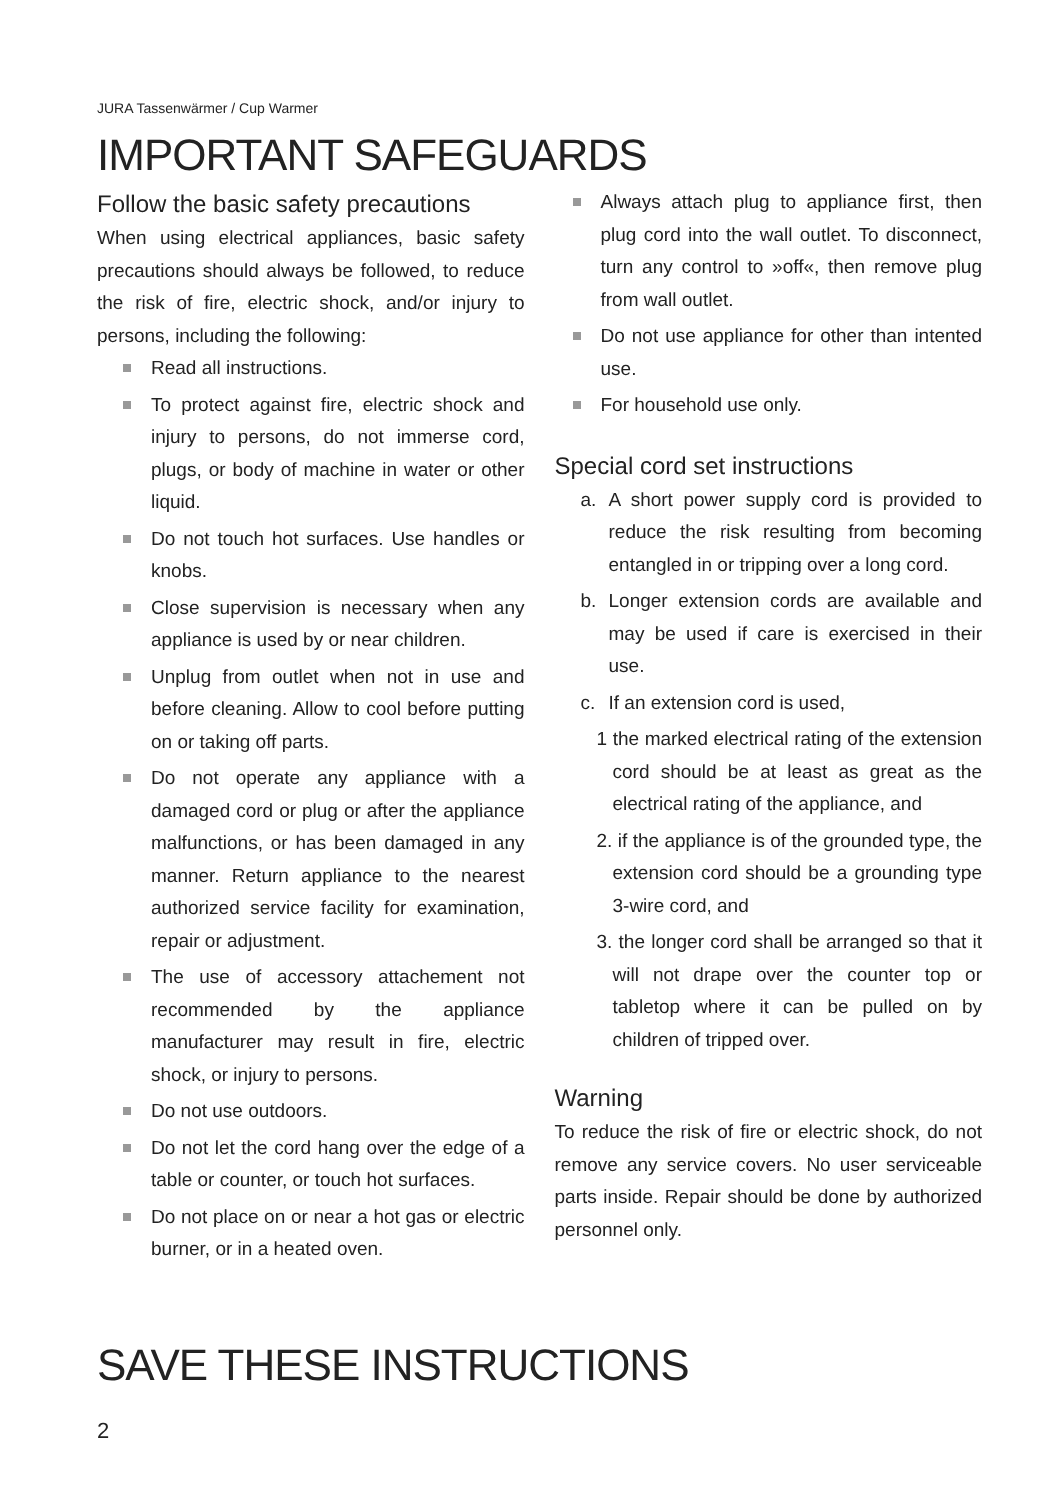JURA Tassenwärmer / Cup Warmer
IMPORTANT SAFEGUARDS
Follow the basic safety precautions
When using electrical appliances, basic safety precautions should always be followed, to reduce the risk of fire, electric shock, and/or injury to persons, including the following:
Read all instructions.
To protect against fire, electric shock and injury to persons, do not immerse cord, plugs, or body of machine in water or other liquid.
Do not touch hot surfaces. Use handles or knobs.
Close supervision is necessary when any appliance is used by or near children.
Unplug from outlet when not in use and before cleaning. Allow to cool before putting on or taking off parts.
Do not operate any appliance with a damaged cord or plug or after the appliance malfunctions, or has been damaged in any manner. Return appliance to the nearest authorized service facility for examination, repair or adjustment.
The use of accessory attachement not recommended by the appliance manufacturer may result in fire, electric shock, or injury to persons.
Do not use outdoors.
Do not let the cord hang over the edge of a table or counter, or touch hot surfaces.
Do not place on or near a hot gas or electric burner, or in a heated oven.
Always attach plug to appliance first, then plug cord into the wall outlet. To disconnect, turn any control to »off«, then remove plug from wall outlet.
Do not use appliance for other than intented use.
For household use only.
Special cord set instructions
a. A short power supply cord is provided to reduce the risk resulting from becoming entangled in or tripping over a long cord.
b. Longer extension cords are available and may be used if care is exercised in their use.
c. If an extension cord is used,
1 the marked electrical rating of the extension cord should be at least as great as the electrical rating of the appliance, and
2. if the appliance is of the grounded type, the extension cord should be a grounding type 3-wire cord, and
3. the longer cord shall be arranged so that it will not drape over the counter top or tabletop where it can be pulled on by children of tripped over.
Warning
To reduce the risk of fire or electric shock, do not remove any service covers. No user serviceable parts inside. Repair should be done by authorized personnel only.
SAVE THESE INSTRUCTIONS
2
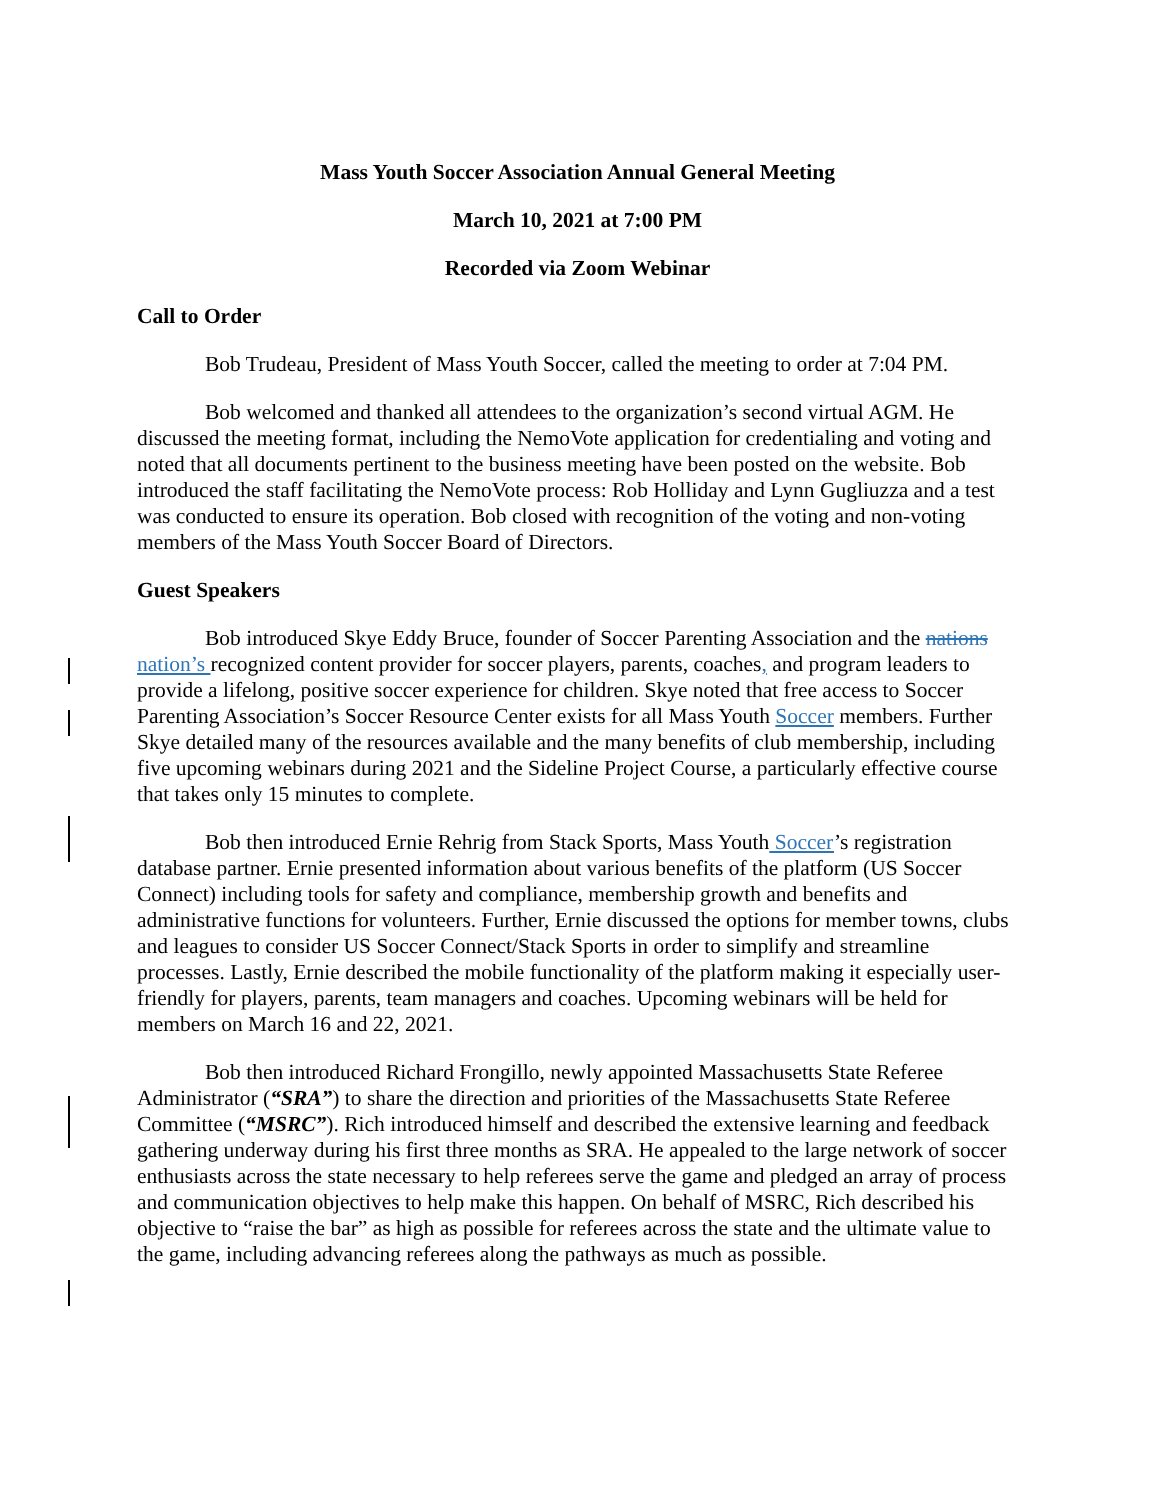Mass Youth Soccer Association Annual General Meeting
March 10, 2021 at 7:00 PM
Recorded via Zoom Webinar
Call to Order
Bob Trudeau, President of Mass Youth Soccer, called the meeting to order at 7:04 PM.
Bob welcomed and thanked all attendees to the organization’s second virtual AGM. He discussed the meeting format, including the NemoVote application for credentialing and voting and noted that all documents pertinent to the business meeting have been posted on the website. Bob introduced the staff facilitating the NemoVote process: Rob Holliday and Lynn Gugliuzza and a test was conducted to ensure its operation. Bob closed with recognition of the voting and non-voting members of the Mass Youth Soccer Board of Directors.
Guest Speakers
Bob introduced Skye Eddy Bruce, founder of Soccer Parenting Association and the nations nation’s recognized content provider for soccer players, parents, coaches, and program leaders to provide a lifelong, positive soccer experience for children. Skye noted that free access to Soccer Parenting Association’s Soccer Resource Center exists for all Mass Youth Soccer members. Further Skye detailed many of the resources available and the many benefits of club membership, including five upcoming webinars during 2021 and the Sideline Project Course, a particularly effective course that takes only 15 minutes to complete.
Bob then introduced Ernie Rehrig from Stack Sports, Mass Youth Soccer’s registration database partner. Ernie presented information about various benefits of the platform (US Soccer Connect) including tools for safety and compliance, membership growth and benefits and administrative functions for volunteers. Further, Ernie discussed the options for member towns, clubs and leagues to consider US Soccer Connect/Stack Sports in order to simplify and streamline processes. Lastly, Ernie described the mobile functionality of the platform making it especially user-friendly for players, parents, team managers and coaches. Upcoming webinars will be held for members on March 16 and 22, 2021.
Bob then introduced Richard Frongillo, newly appointed Massachusetts State Referee Administrator (“SRA”) to share the direction and priorities of the Massachusetts State Referee Committee (“MSRC”). Rich introduced himself and described the extensive learning and feedback gathering underway during his first three months as SRA. He appealed to the large network of soccer enthusiasts across the state necessary to help referees serve the game and pledged an array of process and communication objectives to help make this happen. On behalf of MSRC, Rich described his objective to “raise the bar” as high as possible for referees across the state and the ultimate value to the game, including advancing referees along the pathways as much as possible.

________________________

GOAL OF THE EXERCISE: Please say how many lines in the records above contain the word "shock", and give only that number.

YOUR RESPONSE: 4